My knowledge of the ABI is very limited, but I see it

  1. Moving four doubles from the stack to registers
  2. Calling SIMD4<Float>.init(), which returns the vector on the stack
  3. Repeating the call for the second SIMD4
  4. Doing the vector add (this much seems like it inlined as you would expect), and storing the result on the stack
  5. Jumping to the SCNQuaternion constructor (presumably such that its return will return to the caller).

Maybe the way I invoked swiftc doesn't allow for cross-module optimization (specifically, inlining the SIMD4<Float>.init() call). And to be fair, as I look at it now it seems the call within my own code to simdAdd() was in fact inlined.

But compare that to the generated code for the pure-Swift scalar code:

test.swiftAdd(__C.SCNVector4, __C.SCNVector4) -> __C.SCNVector4:
	.cfi_startproc
	pushq	%rbp
	.cfi_def_cfa_offset 16
	.cfi_offset %rbp, -16
	movq	%rsp, %rbp
	.cfi_def_cfa_register %rbp
	addsd	%xmm4, %xmm0
	addsd	%xmm5, %xmm1
	addsd	%xmm6, %xmm2
	addsd	%xmm7, %xmm3
	popq	%rbp
	jmp	(extension in SceneKit):__C.SCNVector4.init(CoreGraphics.CGFloat, CoreGraphics.CGFloat, CoreGraphics.CGFloat, CoreGraphics.CGFloat) -> __C.SCNVector4
	.cfi_endproc

It’s pretty clear why it’s the winner.

Also, I wouldn't say simd_quatf is Swift. It's C, called from Swift. In fact, the constructor is defined in the header like this.

static inline SIMD_CFUNC simd_quatf simd_quaternion(float ix, float iy, float iz, float r) {
  return (simd_quatf){ { ix, iy, iz, r } };
}

Soemthing in the journey from C header to my Swift file is creating a function to call.

I know, I wrote that header (and the rest of the simd headers :grin:). Swift imports C headers natively, they’re as much a supported part of the language as anything else is.

3 Likes

So why is it generating function calls?

Because the following initializer defined in the SceneKit overlay, which you are using, is not marked inlinable:

extension SIMD4 where Scalar == Float {
  public init(_ v: SCNVector4) {
    self.init(Float(v.x), Float(v.y), Float(v.z), Float(v.w))
  }
}

That's not a Swift performance bug, it's a library performance bug. The compiler is required by the overlay to generate a call.

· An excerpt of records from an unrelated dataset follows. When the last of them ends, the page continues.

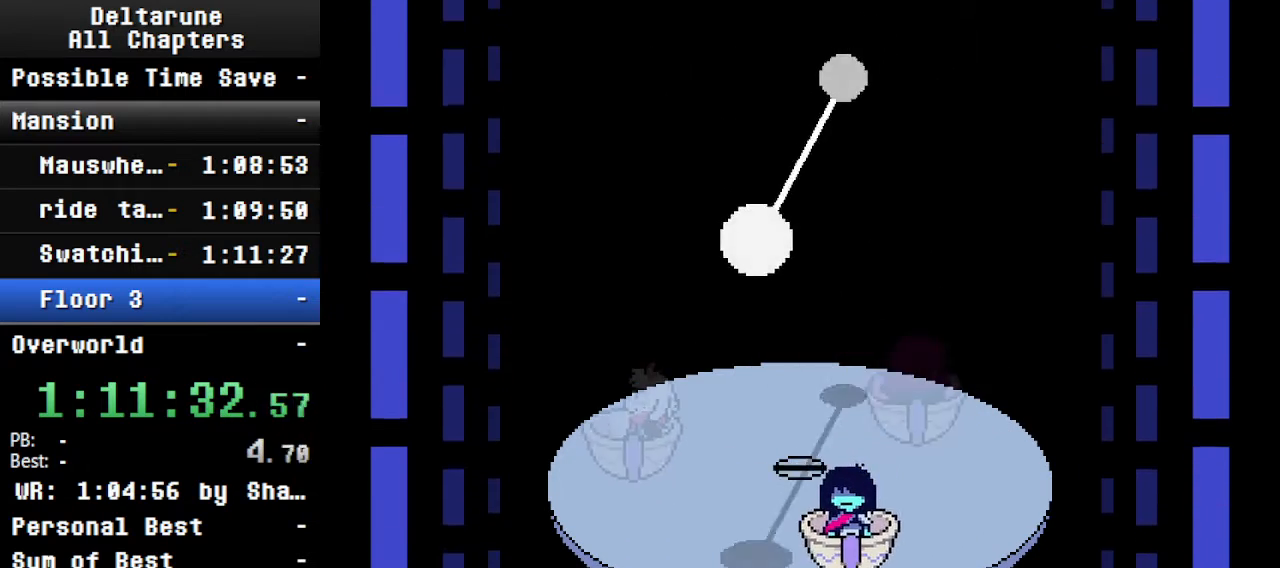
{"keys": ["left"], "events": []}
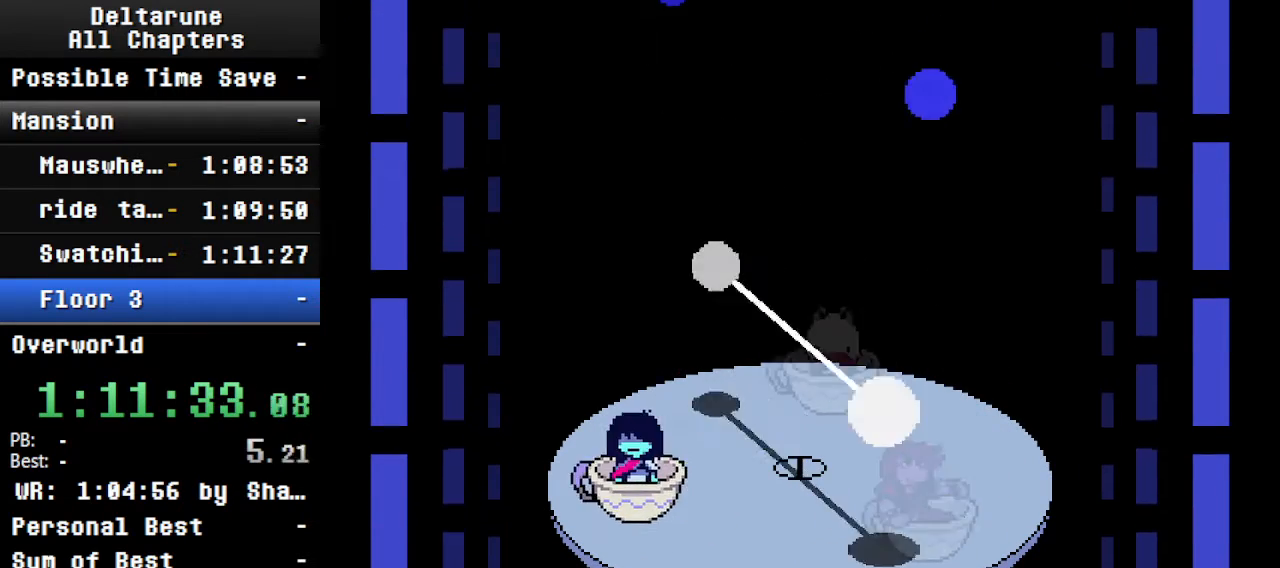
{"keys": ["right"], "events": [[100, "right", "down"], [166, "left", "up"]]}
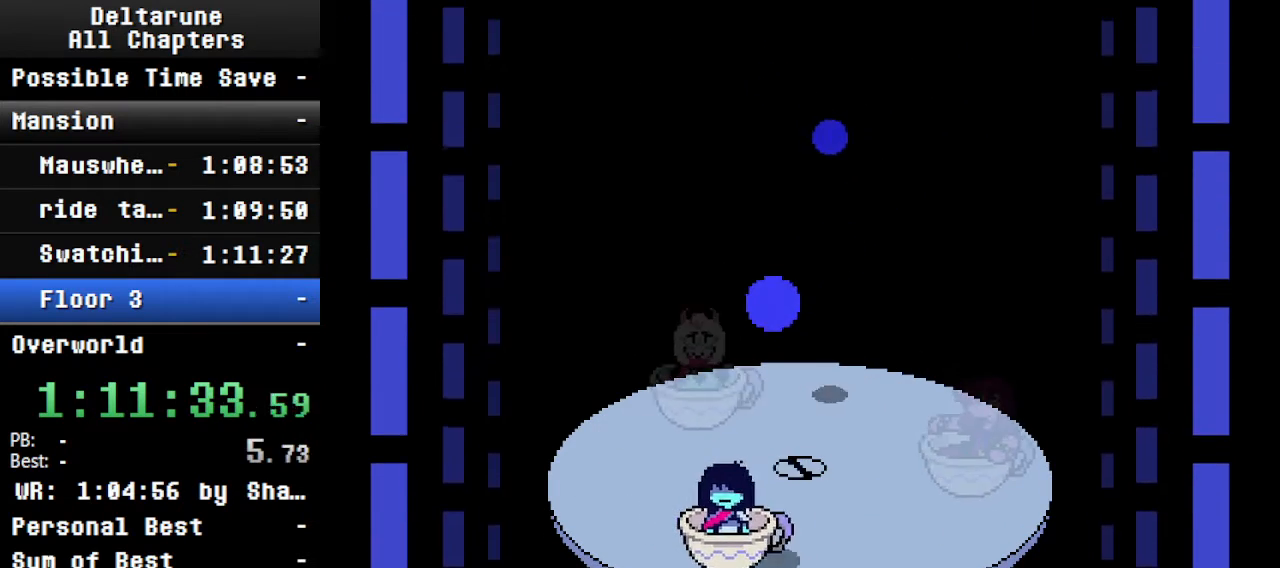
{"keys": ["left"], "events": [[333, "left", "down"], [366, "right", "up"]]}
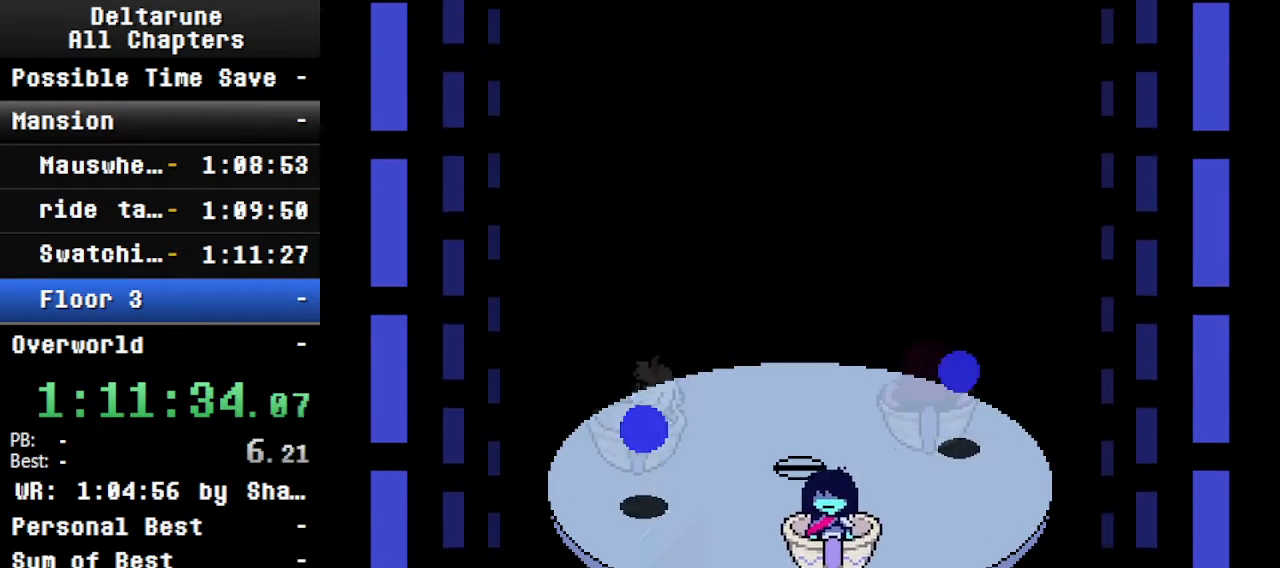
{"keys": ["left"], "events": []}
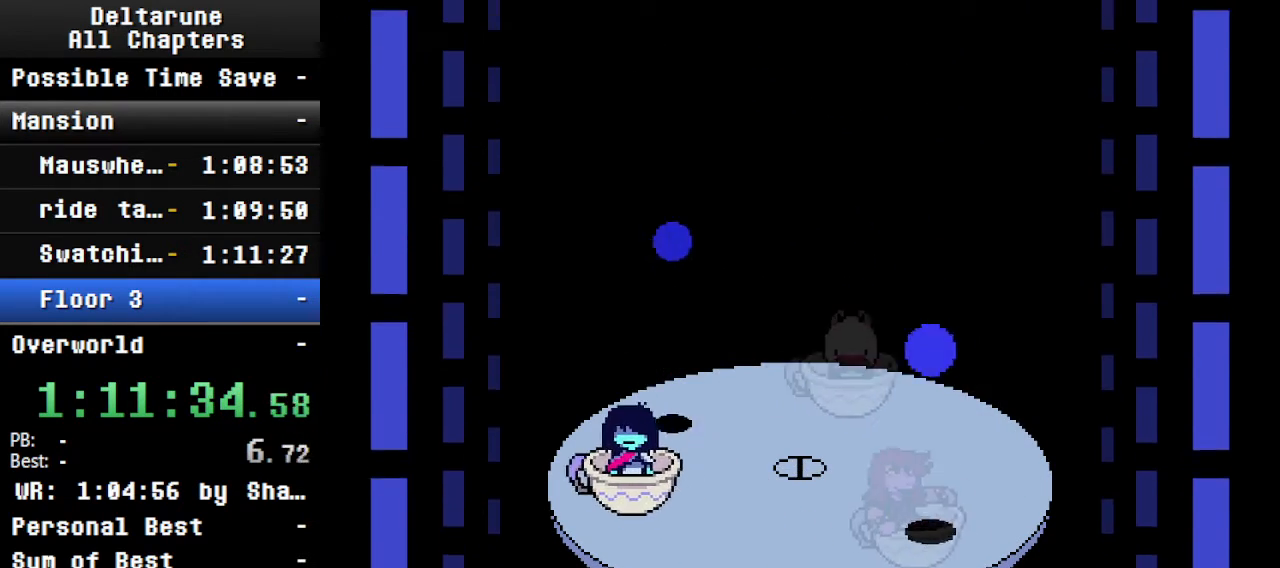
{"keys": ["left"], "events": []}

Note that you're also not doing an apples-to-apples comparison (though this is a relatively minor detail); on the platform you're targeting, SCNVector4 is a vector of four doubles, so converting to simd_float4 and back requires an actual conversion operation, while your scalar code stays in double the whole time.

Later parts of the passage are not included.